◆ Activity ◆
Please present the lines below as a Markdown table with two columns, Row and Text. Number each line and leave out the blank ones.

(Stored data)
--*--
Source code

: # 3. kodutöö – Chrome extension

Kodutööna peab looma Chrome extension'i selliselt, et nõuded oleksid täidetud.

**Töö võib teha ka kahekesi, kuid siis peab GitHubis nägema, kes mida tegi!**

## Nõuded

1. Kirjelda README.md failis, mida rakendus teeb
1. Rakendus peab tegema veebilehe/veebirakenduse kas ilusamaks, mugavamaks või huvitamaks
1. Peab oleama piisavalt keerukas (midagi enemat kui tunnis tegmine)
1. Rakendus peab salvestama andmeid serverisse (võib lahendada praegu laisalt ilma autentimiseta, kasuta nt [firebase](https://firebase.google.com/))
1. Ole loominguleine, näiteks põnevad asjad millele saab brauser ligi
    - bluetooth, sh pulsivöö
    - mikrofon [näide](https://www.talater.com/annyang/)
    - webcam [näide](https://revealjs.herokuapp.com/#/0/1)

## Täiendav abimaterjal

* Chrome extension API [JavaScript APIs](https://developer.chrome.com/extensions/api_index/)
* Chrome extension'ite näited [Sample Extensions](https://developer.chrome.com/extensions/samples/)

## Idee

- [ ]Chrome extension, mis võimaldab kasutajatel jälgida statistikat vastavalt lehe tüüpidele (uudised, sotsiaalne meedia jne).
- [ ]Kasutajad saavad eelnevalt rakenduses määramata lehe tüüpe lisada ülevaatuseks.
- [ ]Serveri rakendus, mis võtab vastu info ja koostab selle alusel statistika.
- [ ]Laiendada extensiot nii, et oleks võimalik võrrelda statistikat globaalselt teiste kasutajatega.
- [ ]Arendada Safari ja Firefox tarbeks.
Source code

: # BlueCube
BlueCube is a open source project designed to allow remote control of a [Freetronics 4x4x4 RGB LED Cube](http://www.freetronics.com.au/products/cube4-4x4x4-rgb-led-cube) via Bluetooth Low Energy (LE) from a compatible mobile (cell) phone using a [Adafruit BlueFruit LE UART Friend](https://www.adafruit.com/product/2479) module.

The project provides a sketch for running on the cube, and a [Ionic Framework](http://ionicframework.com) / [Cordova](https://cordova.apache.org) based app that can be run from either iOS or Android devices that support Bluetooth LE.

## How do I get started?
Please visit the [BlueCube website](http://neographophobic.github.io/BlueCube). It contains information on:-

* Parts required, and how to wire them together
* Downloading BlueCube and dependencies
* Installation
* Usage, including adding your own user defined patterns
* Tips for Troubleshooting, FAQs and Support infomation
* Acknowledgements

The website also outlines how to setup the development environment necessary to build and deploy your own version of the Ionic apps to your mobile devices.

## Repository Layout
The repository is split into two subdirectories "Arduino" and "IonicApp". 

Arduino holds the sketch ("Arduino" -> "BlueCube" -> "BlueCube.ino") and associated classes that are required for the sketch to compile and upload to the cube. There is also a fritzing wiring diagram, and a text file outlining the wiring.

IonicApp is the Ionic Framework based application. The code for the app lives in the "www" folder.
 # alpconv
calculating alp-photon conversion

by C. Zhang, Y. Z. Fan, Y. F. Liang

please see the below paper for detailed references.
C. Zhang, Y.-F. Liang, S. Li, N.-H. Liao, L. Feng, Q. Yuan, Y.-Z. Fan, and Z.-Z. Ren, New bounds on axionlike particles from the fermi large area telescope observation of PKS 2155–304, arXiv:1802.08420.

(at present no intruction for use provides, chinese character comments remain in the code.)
--*--
◆ Worked solution ◆
| Row | Text |
|---|---|
| 1 | Source code |
| 2 | : # 3. kodutöö – Chrome extension |
| 3 | Kodutööna peab looma Chrome extension'i selliselt, et nõuded oleksid täidetud. |
| 4 | **Töö võib teha ka kahekesi, kuid siis peab GitHubis nägema, kes mida tegi!** |
| 5 | ## Nõuded |
| 6 | 1. Kirjelda README.md failis, mida rakendus teeb |
| 7 | 1. Rakendus peab tegema veebilehe/veebirakenduse kas ilusamaks, mugavamaks või huvitamaks |
| 8 | 1. Peab oleama piisavalt keerukas (midagi enemat kui tunnis tegmine) |
| 9 | 1. Rakendus peab salvestama andmeid serverisse (võib lahendada praegu laisalt ilma autentimiseta, kasuta nt [firebase](https://firebase.google.com/)) |
| 10 | 1. Ole loominguleine, näiteks põnevad asjad millele saab brauser ligi |
| 11 |     - bluetooth, sh pulsivöö |
| 12 |     - mikrofon [näide](https://www.talater.com/annyang/) |
| 13 |     - webcam [näide](https://revealjs.herokuapp.com/#/0/1) |
| 14 | ## Täiendav abimaterjal |
| 15 | * Chrome extension API [JavaScript APIs](https://developer.chrome.com/extensions/api_index/) |
| 16 | * Chrome extension'ite näited [Sample Extensions](https://developer.chrome.com/extensions/samples/) |
| 17 | ## Idee |
| 18 | - [ ]Chrome extension, mis võimaldab kasutajatel jälgida statistikat vastavalt lehe tüüpidele (uudised, sotsiaalne meedia jne). |
| 19 | - [ ]Kasutajad saavad eelnevalt rakenduses määramata lehe tüüpe lisada ülevaatuseks. |
| 20 | - [ ]Serveri rakendus, mis võtab vastu info ja koostab selle alusel statistika. |
| 21 | - [ ]Laiendada extensiot nii, et oleks võimalik võrrelda statistikat globaalselt teiste kasutajatega. |
| 22 | - [ ]Arendada Safari ja Firefox tarbeks. |
| 23 | Source code |
| 24 | : # BlueCube |
| 25 | BlueCube is a open source project designed to allow remote control of a [Freetronics 4x4x4 RGB LED Cube](http://www.freetronics.com.au/products/cube4-4x4x4-rgb-led-cube) via Bluetooth Low Energy (LE) from a compatible mobile (cell) phone using a [Adafruit BlueFruit LE UART Friend](https://www.adafruit.com/product/2479) module. |
| 26 | The project provides a sketch for running on the cube, and a [Ionic Framework](http://ionicframework.com) / [Cordova](https://cordova.apache.org) based app that can be run from either iOS or Android devices that support Bluetooth LE. |
| 27 | ## How do I get started? |
| 28 | Please visit the [BlueCube website](http://neographophobic.github.io/BlueCube). It contains information on:- |
| 29 | * Parts required, and how to wire them together |
| 30 | * Downloading BlueCube and dependencies |
| 31 | * Installation |
| 32 | * Usage, including adding your own user defined patterns |
| 33 | * Tips for Troubleshooting, FAQs and Support infomation |
| 34 | * Acknowledgements |
| 35 | The website also outlines how to setup the development environment necessary to build and deploy your own version of the Ionic apps to your mobile devices. |
| 36 | ## Repository Layout |
| 37 | The repository is split into two subdirectories "Arduino" and "IonicApp".  |
| 38 | Arduino holds the sketch ("Arduino" -> "BlueCube" -> "BlueCube.ino") and associated classes that are required for the sketch to compile and upload to the cube. There is also a fritzing wiring diagram, and a text file outlining the wiring. |
| 39 | IonicApp is the Ionic Framework based application. The code for the app lives in the "www" folder. |
| 40 |  # alpconv |
| 41 | calculating alp-photon conversion |
| 42 | by C. Zhang, Y. Z. Fan, Y. F. Liang |
| 43 | please see the below paper for detailed references. |
| 44 | C. Zhang, Y.-F. Liang, S. Li, N.-H. Liao, L. Feng, Q. Yuan, Y.-Z. Fan, and Z.-Z. Ren, New bounds on axionlike particles from the fermi large area telescope observation of PKS 2155–304, arXiv:1802.08420. |
| 45 | (at present no intruction for use provides, chinese character comments remain in the code.) |